-------- Page --------
What was traditionally known as just Monitoring has clearly been going through a renaissance over the last few years. The industry as a whole is finally moving away from having Monitoring and Logging silos – something we’ve been doing and “preaching” for years – and the term Observability emerged as the new moniker for everything that encompasses any form of infrastructure and application monitoring. Microservices have been around for a over a decade under one name or another. Now often deployed in separate containers it became obvious we need a way to trace transactions through various microservice layers, from the client all the way down to queues, storage, calls to external services, etc. This created a new interest in Transaction Tracing that, although not new, has now re-emerged as the third pillar of observability.
Traditionally, APM vendors had their own proprietary tracing agents and SDKs that would instrument applications, either automatically (blackbox instrumentation) or by having their users modify or annotate their apps’ source code (whitebox instrumentation). Long story short, this has issues such as vendor lock-in for users, and high costs associated with addition and maintenance of support for an ever-increasing number of technologies and their versions that need to be instrumented for vendors. Enter OpenTracing, vendor-neutral APIs and instrumentation for distributed tracing.
--------
Set tasks
1. Copy the records word for word, from the first line up to and including the line with "oppteken: oppteken -> dramatikk".
2. Continue the text on observability and distributed tracing.
-------- Record extracts --------
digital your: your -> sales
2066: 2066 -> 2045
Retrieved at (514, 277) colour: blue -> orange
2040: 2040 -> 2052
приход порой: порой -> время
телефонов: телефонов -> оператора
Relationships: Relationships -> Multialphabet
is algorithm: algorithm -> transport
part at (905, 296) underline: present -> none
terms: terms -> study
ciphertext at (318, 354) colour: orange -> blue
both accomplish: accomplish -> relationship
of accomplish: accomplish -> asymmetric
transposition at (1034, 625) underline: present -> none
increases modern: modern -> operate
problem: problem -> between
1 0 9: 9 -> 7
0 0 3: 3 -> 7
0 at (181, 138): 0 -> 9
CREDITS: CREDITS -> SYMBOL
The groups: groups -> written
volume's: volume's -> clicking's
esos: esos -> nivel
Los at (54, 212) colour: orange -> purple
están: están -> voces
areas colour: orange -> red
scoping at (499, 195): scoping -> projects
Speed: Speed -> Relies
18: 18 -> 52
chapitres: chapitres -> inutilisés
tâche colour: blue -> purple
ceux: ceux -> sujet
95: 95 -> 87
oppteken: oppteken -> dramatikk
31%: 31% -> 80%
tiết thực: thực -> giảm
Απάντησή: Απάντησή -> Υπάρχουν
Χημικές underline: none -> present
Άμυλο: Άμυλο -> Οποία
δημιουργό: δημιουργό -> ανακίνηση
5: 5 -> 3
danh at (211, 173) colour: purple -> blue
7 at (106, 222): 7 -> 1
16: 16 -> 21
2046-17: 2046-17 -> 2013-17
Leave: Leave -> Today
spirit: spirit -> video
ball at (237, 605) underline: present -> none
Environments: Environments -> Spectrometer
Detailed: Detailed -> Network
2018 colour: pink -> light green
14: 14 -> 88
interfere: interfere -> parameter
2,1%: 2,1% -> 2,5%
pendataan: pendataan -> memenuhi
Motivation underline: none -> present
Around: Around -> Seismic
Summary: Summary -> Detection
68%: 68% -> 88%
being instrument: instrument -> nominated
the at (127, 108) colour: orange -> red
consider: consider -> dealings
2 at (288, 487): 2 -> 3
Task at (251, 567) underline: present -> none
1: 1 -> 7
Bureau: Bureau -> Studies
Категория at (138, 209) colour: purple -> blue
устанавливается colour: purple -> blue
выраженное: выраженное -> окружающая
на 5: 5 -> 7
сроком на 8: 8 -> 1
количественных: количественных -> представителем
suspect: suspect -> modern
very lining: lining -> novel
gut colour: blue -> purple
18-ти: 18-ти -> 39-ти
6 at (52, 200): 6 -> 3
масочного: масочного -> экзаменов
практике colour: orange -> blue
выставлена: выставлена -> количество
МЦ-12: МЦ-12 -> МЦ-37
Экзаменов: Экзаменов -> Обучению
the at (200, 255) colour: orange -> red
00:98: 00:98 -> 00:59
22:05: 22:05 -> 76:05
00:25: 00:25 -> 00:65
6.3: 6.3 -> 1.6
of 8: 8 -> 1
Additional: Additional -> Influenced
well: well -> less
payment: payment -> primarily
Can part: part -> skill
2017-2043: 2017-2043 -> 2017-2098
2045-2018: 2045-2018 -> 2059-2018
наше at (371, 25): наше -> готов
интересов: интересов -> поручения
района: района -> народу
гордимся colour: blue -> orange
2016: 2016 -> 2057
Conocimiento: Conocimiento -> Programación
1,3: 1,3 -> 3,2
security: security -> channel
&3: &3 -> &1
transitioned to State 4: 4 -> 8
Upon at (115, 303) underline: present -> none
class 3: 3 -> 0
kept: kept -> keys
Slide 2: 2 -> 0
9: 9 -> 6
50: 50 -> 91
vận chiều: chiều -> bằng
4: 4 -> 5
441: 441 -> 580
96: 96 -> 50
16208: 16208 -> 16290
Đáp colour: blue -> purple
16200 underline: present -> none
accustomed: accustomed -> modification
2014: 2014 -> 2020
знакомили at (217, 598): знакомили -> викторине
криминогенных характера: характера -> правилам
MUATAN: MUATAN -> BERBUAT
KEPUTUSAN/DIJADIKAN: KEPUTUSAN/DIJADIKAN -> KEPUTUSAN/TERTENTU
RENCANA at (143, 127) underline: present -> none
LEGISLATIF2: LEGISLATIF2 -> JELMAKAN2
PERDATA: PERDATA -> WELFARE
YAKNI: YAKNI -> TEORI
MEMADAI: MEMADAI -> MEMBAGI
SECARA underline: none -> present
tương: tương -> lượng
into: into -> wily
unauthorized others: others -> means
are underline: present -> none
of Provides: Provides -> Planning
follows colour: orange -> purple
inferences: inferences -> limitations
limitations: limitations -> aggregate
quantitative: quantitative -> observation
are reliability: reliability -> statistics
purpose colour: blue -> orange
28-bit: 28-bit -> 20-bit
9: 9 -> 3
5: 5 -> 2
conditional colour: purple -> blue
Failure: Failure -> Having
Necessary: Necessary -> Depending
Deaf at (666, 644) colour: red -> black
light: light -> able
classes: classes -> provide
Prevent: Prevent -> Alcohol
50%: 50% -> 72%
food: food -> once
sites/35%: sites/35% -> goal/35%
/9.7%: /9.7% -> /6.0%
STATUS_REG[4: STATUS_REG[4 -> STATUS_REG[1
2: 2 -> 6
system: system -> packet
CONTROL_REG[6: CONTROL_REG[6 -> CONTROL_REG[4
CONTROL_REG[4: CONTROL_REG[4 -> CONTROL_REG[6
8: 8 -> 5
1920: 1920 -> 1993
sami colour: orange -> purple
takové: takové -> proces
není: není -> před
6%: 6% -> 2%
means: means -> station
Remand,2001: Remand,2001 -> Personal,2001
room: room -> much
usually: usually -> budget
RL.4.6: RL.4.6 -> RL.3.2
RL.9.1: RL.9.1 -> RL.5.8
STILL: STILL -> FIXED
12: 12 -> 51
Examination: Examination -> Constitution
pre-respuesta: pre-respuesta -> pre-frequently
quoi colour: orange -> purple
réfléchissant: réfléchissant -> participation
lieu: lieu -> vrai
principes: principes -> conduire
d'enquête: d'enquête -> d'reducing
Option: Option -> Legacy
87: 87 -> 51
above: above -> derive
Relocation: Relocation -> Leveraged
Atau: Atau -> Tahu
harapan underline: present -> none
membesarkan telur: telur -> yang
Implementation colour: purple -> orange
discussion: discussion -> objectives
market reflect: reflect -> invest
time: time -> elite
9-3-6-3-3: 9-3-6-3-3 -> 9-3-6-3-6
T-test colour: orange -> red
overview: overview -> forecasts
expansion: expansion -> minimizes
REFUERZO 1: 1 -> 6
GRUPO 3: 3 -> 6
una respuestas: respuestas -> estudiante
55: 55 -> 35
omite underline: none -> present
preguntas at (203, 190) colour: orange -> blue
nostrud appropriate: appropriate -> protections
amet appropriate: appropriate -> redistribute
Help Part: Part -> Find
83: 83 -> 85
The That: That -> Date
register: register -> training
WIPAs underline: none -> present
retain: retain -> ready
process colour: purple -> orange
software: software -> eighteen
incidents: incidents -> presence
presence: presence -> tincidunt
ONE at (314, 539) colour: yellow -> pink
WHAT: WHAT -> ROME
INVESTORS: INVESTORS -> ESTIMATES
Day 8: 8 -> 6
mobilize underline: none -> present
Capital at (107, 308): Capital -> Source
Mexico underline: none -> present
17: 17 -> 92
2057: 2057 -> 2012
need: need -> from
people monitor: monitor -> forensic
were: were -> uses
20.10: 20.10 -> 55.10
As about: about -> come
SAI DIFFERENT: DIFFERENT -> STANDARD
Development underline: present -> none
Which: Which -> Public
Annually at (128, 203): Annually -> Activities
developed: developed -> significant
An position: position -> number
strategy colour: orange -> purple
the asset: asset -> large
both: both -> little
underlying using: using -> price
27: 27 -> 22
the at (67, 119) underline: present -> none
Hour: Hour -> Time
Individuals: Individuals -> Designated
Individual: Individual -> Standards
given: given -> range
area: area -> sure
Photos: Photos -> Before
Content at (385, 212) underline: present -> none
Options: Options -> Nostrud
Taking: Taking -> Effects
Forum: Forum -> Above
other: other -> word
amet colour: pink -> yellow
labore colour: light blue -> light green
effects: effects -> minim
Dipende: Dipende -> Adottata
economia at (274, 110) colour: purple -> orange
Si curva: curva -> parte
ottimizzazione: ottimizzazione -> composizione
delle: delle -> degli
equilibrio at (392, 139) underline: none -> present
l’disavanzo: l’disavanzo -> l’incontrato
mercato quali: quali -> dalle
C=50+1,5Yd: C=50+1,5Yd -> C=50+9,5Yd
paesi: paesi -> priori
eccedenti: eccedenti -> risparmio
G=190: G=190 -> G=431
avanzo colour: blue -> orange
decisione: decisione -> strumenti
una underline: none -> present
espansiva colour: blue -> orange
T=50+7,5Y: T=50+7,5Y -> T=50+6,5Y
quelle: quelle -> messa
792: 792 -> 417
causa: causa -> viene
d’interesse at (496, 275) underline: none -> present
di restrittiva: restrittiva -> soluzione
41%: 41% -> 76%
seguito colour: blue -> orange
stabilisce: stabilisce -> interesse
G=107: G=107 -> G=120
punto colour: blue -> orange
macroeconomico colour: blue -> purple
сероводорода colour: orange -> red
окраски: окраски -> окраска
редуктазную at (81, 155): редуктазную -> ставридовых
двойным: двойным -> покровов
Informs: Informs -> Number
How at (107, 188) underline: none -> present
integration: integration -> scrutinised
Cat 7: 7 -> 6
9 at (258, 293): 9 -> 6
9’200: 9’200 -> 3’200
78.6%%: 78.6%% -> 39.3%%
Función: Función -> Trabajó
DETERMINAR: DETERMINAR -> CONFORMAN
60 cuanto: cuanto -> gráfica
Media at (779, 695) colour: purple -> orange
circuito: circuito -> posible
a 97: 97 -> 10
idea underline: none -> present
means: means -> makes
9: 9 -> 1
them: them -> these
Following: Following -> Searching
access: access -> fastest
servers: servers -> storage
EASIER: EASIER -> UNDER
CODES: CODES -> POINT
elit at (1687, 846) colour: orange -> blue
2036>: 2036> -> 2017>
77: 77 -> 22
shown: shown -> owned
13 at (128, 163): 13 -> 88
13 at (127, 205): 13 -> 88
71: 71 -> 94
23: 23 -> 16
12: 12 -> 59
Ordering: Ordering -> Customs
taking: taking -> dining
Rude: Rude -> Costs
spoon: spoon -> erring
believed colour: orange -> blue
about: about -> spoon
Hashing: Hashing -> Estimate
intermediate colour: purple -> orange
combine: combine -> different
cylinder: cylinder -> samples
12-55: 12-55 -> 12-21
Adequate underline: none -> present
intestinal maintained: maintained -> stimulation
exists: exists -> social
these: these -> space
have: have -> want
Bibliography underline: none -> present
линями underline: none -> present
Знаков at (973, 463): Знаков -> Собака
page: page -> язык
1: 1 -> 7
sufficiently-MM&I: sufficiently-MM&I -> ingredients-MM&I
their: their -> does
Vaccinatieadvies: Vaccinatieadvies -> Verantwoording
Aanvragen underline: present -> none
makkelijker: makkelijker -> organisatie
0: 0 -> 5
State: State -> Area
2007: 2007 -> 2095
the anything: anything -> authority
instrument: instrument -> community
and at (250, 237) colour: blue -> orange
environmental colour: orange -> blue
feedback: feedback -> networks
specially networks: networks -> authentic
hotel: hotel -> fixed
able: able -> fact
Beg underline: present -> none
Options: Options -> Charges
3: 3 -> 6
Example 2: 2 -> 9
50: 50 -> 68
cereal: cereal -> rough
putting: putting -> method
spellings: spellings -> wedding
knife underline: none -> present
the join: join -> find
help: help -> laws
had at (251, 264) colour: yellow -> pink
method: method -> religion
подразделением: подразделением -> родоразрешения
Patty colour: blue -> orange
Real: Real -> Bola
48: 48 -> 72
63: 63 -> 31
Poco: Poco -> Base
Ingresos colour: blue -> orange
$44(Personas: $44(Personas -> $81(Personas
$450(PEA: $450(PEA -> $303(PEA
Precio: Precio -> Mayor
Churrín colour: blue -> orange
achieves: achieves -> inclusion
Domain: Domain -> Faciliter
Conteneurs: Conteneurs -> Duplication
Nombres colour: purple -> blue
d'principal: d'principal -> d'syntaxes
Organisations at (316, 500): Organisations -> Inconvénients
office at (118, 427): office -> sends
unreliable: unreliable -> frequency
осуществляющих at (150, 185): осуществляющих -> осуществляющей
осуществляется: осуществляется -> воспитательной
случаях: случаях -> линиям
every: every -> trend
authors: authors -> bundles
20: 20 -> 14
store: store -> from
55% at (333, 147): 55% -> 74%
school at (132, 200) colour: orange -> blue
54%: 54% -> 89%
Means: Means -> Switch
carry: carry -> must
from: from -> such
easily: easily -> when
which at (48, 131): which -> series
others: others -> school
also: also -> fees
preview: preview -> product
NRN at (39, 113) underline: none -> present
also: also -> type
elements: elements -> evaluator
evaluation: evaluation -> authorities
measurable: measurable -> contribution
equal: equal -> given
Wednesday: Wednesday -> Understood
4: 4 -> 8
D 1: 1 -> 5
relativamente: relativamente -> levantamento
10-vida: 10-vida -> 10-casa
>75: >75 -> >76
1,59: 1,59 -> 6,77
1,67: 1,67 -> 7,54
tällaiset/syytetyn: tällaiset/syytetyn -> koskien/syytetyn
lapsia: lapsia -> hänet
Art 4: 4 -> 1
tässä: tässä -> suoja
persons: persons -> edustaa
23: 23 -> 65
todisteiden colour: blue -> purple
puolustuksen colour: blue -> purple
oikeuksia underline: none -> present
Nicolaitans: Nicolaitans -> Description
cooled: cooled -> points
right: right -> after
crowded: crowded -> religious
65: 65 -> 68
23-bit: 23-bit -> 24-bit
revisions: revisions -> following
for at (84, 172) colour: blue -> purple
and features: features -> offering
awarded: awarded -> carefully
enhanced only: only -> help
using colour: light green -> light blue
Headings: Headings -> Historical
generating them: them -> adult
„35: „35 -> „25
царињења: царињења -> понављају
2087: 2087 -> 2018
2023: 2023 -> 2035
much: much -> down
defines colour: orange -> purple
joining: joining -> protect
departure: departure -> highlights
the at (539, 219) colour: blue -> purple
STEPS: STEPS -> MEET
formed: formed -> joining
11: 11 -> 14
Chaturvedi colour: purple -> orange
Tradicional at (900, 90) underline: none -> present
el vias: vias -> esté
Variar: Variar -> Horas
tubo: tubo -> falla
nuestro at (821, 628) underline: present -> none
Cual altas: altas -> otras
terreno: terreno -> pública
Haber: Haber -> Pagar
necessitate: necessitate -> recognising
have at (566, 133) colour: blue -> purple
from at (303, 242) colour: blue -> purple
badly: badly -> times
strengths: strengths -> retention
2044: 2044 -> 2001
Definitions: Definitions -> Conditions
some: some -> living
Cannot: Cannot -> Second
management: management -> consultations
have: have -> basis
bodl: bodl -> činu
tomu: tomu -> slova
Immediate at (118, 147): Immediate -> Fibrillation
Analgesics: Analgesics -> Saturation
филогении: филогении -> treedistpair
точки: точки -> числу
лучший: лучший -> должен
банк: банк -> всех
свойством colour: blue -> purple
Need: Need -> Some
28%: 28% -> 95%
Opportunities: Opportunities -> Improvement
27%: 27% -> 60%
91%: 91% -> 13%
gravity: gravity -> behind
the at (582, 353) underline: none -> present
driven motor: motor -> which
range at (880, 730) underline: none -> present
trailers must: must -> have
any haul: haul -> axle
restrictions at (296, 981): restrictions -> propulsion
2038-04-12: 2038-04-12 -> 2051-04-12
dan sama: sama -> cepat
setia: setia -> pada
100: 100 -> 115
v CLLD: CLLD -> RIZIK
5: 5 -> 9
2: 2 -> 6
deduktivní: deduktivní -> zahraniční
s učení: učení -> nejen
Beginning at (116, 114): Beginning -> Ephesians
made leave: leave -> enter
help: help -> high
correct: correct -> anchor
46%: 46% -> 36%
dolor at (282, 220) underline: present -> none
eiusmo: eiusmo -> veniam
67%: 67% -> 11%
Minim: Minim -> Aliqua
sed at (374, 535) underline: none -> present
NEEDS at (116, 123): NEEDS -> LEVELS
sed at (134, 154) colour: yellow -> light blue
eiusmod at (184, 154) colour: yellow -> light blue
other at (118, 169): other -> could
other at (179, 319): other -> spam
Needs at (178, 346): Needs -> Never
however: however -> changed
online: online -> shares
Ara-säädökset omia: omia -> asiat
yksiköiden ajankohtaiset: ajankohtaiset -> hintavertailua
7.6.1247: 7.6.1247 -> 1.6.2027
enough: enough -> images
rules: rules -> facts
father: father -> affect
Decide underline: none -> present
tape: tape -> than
--------
Outputs
1.
digital your: your -> sales
2066: 2066 -> 2045
Retrieved at (514, 277) colour: blue -> orange
2040: 2040 -> 2052
приход порой: порой -> время
телефонов: телефонов -> оператора
Relationships: Relationships -> Multialphabet
is algorithm: algorithm -> transport
part at (905, 296) underline: present -> none
terms: terms -> study
ciphertext at (318, 354) colour: orange -> blue
both accomplish: accomplish -> relationship
of accomplish: accomplish -> asymmetric
transposition at (1034, 625) underline: present -> none
increases modern: modern -> operate
problem: problem -> between
1 0 9: 9 -> 7
0 0 3: 3 -> 7
0 at (181, 138): 0 -> 9
CREDITS: CREDITS -> SYMBOL
The groups: groups -> written
volume's: volume's -> clicking's
esos: esos -> nivel
Los at (54, 212) colour: orange -> purple
están: están -> voces
areas colour: orange -> red
scoping at (499, 195): scoping -> projects
Speed: Speed -> Relies
18: 18 -> 52
chapitres: chapitres -> inutilisés
tâche colour: blue -> purple
ceux: ceux -> sujet
95: 95 -> 87
oppteken: oppteken -> dramatikk

2.
We’ll start this blog post series by introducing OpenTracing, explaining what it is and does, how it works, and why its adoption is growing. In subsequent posts we will first cover Zipkin followed by Jaeger, both being popular distributed tracers, and finally, compare Jaeger vs. Zipkin. If you prefer to read all four posts as a PDF you can also download it as a free OpenTracing eBook. Alternatively, follow @sematext if you are into observability in general.
OpenTracing Basics explained
In a distributed system, a trace encapsulates the transaction’s state as it propagates through the system. During the journey of the transaction, it can create one or multiple spans. A span represents a single unit of work inside a transaction, for example, an RPC client/server call, sending query to the database server, or publishing a message to the message bus. Speaking in terms of OpenTracing data model, the trace can also be seen as a collection of spans structured around the directed acyclic graph (DAG). The edges indicate the casual relationships (references) between spans. The span is identified by its unique ID, and optionally may include the parent identifier. If the parent identifier is omitted, we call that span as root span. The span also comprises human-readable operation name, start and end timestamps. All spans are grouped under the same trace identifier.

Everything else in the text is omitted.